In his 2022 State of the Union address, President Biden said, “Tonight, I’m announcing that the Justice Department will name a chief prosecutor for pandemic fraud.” Sorting through the mounds of waste and abuse in the government’s pandemic relief programs might make that official as sick as the Omicron variant.

With the economy setting new records for growth and prosperity, politicians forced businesses to close their doors in the name of fighting COVID-19. To compensate, the federal government allocated trillions of tax dollars to relieve laid-off workers — but instead of reaching them, some of those funds purchased sports cars, put down payments on luxurious homes, and even reportedly paid a hitman to kill a 24-year-old woman and her three-year-old daughter.

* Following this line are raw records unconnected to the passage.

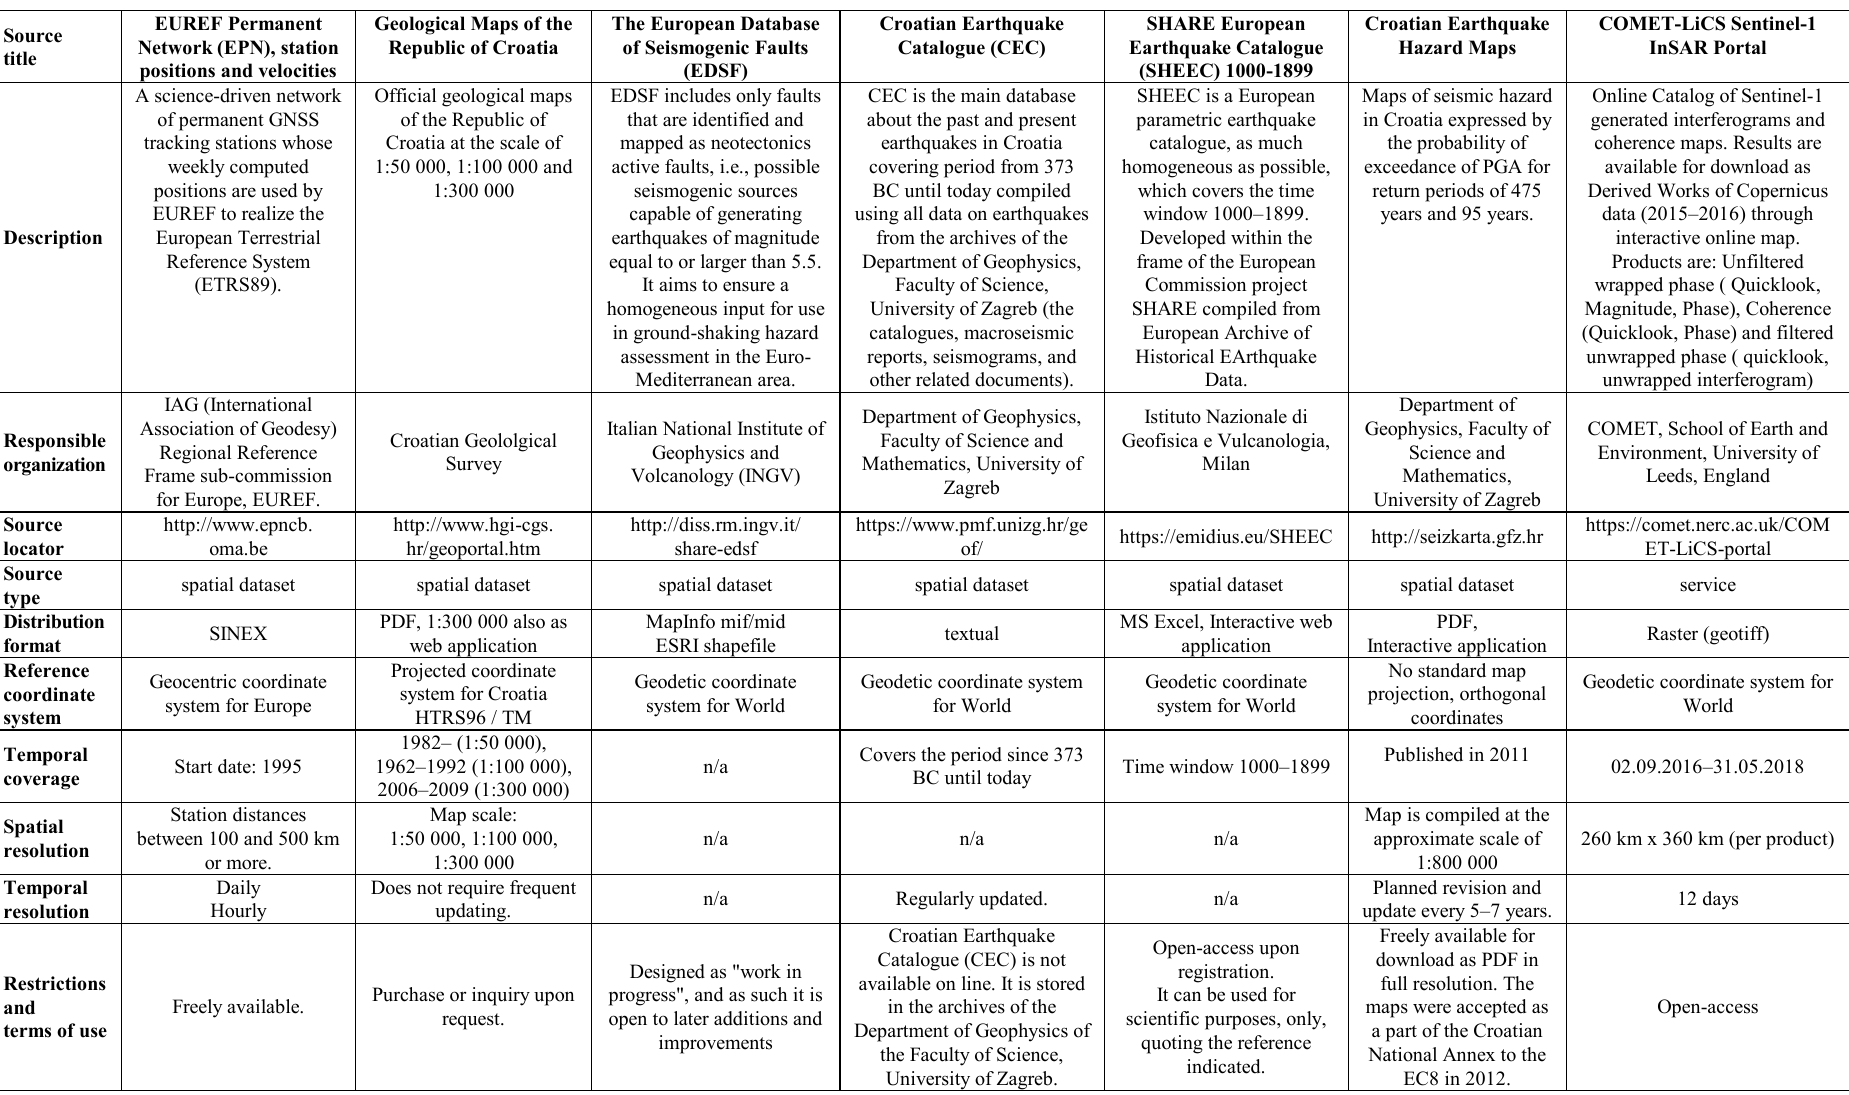
Table 1. Overview of the availability, scale, precision and usage of the possible sources of geoinformation that could be used to address the current knowledge on ongoing geodynamic processes in the Republic of Croatia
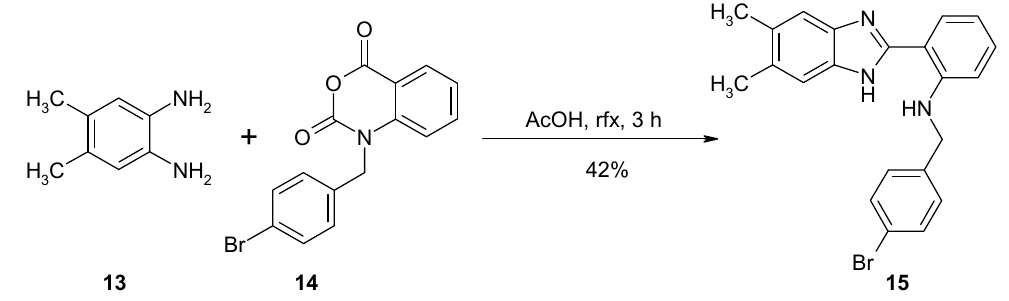
Figure 1. Molecular structure of 15 with crystallographic numbering. Displacement ellipsoids are drawn at the 50% probability level and the H-atoms are shown as small spheres of arbitrary radius. The intramolecular N–H···N hydrogen bond is represented by a dashed line.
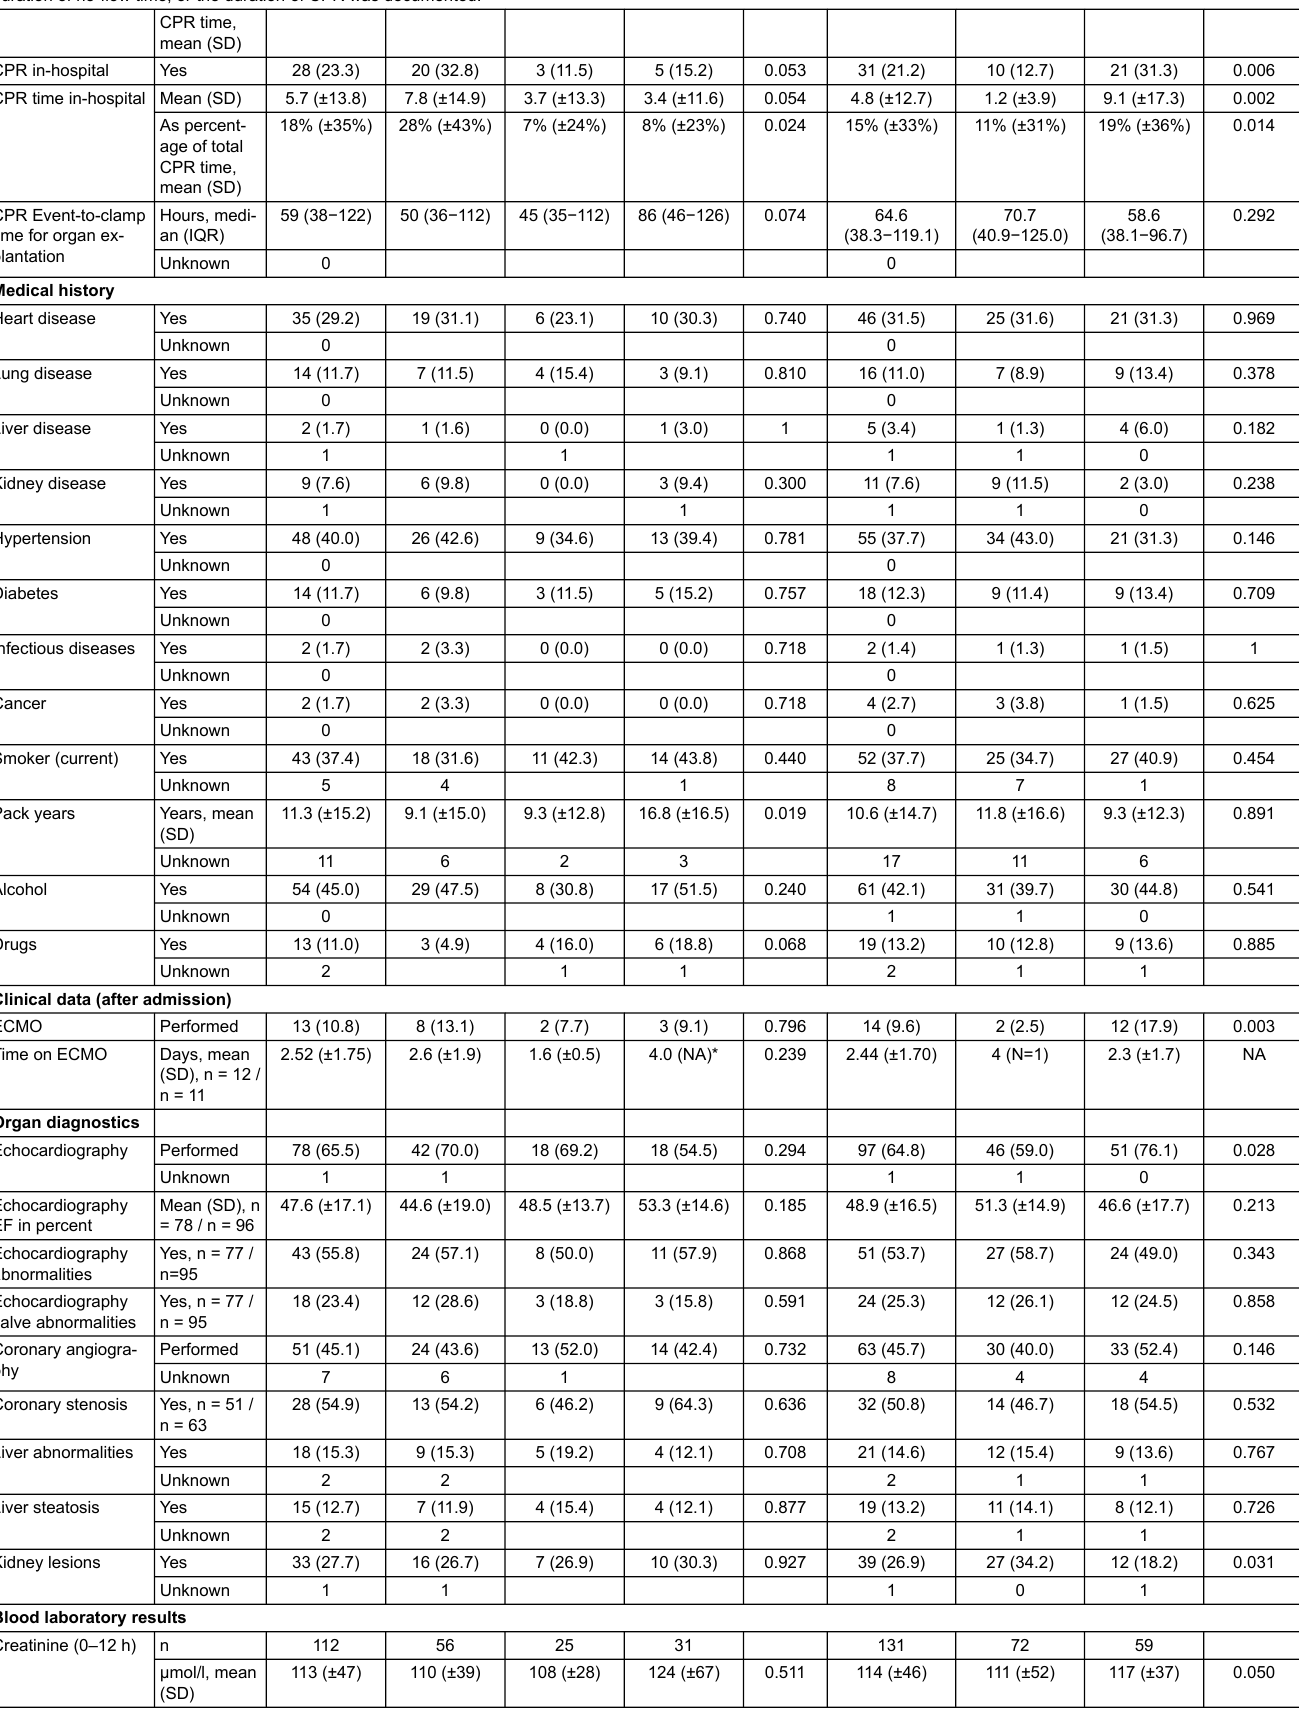
Table S1: Complete table for the analysis of the effect of CPR duration and no-flow time; included are only utilised donors (at least one organ transplanted) for whom either the duration of no-flow time, or the duration of CPR was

The culprit is the size, scope, and speed of the relief effort’s two largest programs for small businesses: the Paycheck Protection Program (PPP) and Economic Injury Disaster Loan (EIDL). The Small Business Administration, which administered both programs, said it lacked the personnel and resources to vet the sheer volume of applications it received — so the SBA processed as many loans in 14 days as it normally approves in 14 years. A report from the Pandemic Response Accountability Committee, released in January, stated:

The SBA, in conjunction with the U.S. Department of the Treasury, approved a nationwide network of more than 5,000 lenders, including about 800 new lenders, to review PPP applications, assess borrowers’ eligibility, and decide on the suitability of making a loan under delegated authority. PPP lenders reviewed loans quickly, disbursing more than 1.7 million loans totaling nearly $343.3 billion in just 14 days after the SBA launched the program. According to the SBA, it “…processed 14 years’ worth of loans in the first 14 days of the PPP program and reached the smallest businesses with an average loan of $101,000.”